2. There’s a maximum reasonable bet: No edge justifies unlimited leverage. Kelly provides a principled upper bound.
3. Volatility is a tax: The Kelly formula shows exactly how volatility reduces growth. This justifies volatility targeting and regime-switching.
4. Estimation error compounds: Errors in μ and σ don’t just cause proportional errors in f* — they can flip the sign. This justifies conservative sizing.
5. Diversification works (if correlations are right): Multi-asset Kelly shows how uncorrelated bets can support more leverage than concentrated ones.
6. Drawdowns are features, not bugs: Kelly-optimal sizing implies substantial drawdowns. If you can’t tolerate them, you’re either over-betting or under-compensated for risk.

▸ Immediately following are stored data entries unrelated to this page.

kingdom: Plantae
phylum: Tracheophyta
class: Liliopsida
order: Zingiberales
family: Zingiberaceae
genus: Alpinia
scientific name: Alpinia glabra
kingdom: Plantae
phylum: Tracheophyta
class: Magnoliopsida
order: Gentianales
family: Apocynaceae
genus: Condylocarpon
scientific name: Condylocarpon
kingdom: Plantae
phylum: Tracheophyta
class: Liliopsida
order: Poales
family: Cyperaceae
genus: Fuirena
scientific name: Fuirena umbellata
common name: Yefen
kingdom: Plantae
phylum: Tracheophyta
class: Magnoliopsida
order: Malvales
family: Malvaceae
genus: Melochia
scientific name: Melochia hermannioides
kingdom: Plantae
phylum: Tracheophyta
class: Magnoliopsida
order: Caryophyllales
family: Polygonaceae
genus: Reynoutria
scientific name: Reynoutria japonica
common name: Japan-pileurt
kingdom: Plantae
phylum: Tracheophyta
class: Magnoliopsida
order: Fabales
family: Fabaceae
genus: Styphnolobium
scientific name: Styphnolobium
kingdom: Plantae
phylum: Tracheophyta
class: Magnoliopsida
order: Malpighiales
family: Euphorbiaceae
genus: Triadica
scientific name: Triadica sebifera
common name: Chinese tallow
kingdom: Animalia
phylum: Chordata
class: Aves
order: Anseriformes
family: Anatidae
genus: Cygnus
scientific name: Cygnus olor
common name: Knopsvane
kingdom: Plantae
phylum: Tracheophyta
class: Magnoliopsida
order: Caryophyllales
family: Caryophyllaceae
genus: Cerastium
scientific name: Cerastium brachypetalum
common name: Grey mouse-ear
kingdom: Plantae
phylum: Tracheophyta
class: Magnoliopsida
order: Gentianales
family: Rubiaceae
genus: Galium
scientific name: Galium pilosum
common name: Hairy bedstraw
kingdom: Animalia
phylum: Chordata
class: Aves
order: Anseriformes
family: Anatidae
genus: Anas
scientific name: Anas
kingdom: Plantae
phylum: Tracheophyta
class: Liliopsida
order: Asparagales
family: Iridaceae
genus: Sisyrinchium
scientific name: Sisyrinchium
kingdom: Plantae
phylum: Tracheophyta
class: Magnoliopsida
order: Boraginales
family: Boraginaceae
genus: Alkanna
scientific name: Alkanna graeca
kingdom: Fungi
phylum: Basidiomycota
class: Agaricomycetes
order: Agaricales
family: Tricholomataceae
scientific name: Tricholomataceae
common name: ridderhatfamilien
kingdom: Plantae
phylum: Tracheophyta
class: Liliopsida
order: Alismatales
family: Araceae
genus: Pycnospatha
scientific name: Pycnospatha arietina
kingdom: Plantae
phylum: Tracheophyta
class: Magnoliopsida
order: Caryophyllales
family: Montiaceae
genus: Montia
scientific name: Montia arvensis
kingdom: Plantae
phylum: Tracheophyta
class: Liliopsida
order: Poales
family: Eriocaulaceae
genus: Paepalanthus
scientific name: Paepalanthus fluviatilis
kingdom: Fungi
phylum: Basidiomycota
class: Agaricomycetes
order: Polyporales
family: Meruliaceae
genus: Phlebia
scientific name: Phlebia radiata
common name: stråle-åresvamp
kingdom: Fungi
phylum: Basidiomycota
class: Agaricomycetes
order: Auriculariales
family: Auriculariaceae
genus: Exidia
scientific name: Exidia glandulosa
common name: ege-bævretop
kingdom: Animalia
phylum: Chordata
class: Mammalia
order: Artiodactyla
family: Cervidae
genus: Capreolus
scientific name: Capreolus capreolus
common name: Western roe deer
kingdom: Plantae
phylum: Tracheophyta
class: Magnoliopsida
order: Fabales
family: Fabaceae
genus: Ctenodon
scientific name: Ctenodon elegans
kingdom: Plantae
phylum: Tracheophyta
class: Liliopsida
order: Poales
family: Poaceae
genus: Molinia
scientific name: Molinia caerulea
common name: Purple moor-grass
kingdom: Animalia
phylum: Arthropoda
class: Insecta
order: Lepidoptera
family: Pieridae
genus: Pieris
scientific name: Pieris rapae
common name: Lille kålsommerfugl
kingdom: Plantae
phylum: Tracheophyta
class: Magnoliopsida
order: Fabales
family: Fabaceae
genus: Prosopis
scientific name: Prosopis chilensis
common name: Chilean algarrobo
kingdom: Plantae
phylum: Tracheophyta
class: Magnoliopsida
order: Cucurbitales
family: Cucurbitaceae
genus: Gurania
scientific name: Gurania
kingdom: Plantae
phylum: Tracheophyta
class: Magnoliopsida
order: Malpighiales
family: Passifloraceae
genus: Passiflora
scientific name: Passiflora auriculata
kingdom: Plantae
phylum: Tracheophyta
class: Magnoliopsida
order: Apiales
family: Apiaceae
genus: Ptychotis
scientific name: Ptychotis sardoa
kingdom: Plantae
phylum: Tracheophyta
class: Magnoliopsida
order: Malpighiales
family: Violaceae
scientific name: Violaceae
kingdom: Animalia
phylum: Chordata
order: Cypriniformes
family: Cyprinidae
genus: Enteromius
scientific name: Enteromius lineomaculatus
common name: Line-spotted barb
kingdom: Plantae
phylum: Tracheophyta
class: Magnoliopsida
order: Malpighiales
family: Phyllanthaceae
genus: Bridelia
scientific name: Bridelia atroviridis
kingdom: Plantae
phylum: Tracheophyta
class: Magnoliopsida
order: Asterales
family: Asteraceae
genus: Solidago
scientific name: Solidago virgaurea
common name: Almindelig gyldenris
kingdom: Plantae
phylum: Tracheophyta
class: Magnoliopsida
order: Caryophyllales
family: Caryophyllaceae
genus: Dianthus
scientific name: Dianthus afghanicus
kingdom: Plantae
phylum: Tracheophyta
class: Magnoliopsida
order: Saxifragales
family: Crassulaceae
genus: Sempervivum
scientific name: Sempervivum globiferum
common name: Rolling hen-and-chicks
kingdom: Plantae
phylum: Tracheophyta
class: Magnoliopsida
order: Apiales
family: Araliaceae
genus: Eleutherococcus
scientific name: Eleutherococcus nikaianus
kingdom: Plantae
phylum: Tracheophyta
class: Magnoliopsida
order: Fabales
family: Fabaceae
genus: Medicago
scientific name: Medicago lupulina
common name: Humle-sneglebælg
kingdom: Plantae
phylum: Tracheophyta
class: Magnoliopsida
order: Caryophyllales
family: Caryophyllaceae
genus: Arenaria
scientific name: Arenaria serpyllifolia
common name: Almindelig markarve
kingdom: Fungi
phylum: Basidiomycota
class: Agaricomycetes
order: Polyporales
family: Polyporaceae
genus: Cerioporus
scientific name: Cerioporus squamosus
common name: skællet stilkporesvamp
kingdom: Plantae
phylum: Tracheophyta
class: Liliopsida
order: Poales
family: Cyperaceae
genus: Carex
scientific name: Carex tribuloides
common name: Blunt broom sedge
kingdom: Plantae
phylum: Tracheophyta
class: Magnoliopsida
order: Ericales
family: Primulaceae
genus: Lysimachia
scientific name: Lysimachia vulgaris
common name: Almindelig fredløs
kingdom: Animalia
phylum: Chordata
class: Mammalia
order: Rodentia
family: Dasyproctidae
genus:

10. Summary: The Practical Kelly Framework
Position sizing in three steps:
Step 1: Calculate your ceiling
f* = (μ - r) / σ² or f* = Σ⁻¹(μ - r)Step 2: Stay well below it
f_actual = c × f* where c ≈ 0.3-0.5Step 3: Respect constraints
No leverage you can’t maintain
No drawdowns you can’t tolerate
No estimation errors you haven’t hedged
Conclusion: The Position Sizing Series
Over three posts, we’ve covered:
Part 1: The Kelly Criterion derivation and why it maximizes long-run growth
Part 2: Why Kelly fails in practice — estimation error, fat tails, non-ergodicity, regime changes, and behavioral limits
Part 3: How to use Kelly practically — fractional Kelly, multi-asset allocation, and a usable framework
The core insight: Kelly isn’t a formula to follow — it’s a framework for thinking about position sizing. It tells you the maximum you should ever consider betting, and provides tools for systematically betting less.
For my own trading, the implications are:
V6’s 100% TQQQ allocation is aggressive but defensible given regime switching
Adding a fractional Kelly layer could reduce volatility without much growth sacrifice
The TLT hedge in high-VIX regimes is Kelly-consistent (switching to a different game)
Position sizing is the least glamorous part of systematic trading — it doesn’t generate alpha and it doesn’t find new signals. However, it does help determine whether your signals survive long enough to matter. And Kelly gives you a language for that conversation!
End of the Position Sizing Series. Next: something new.
This post is about methodology, not recommendations. Position sizing decisions depend on individual circumstances I don’t know. If you find errors in my math, let me know.
The information presented in Math & Markets is not investment or financial advice and should not be construed as such.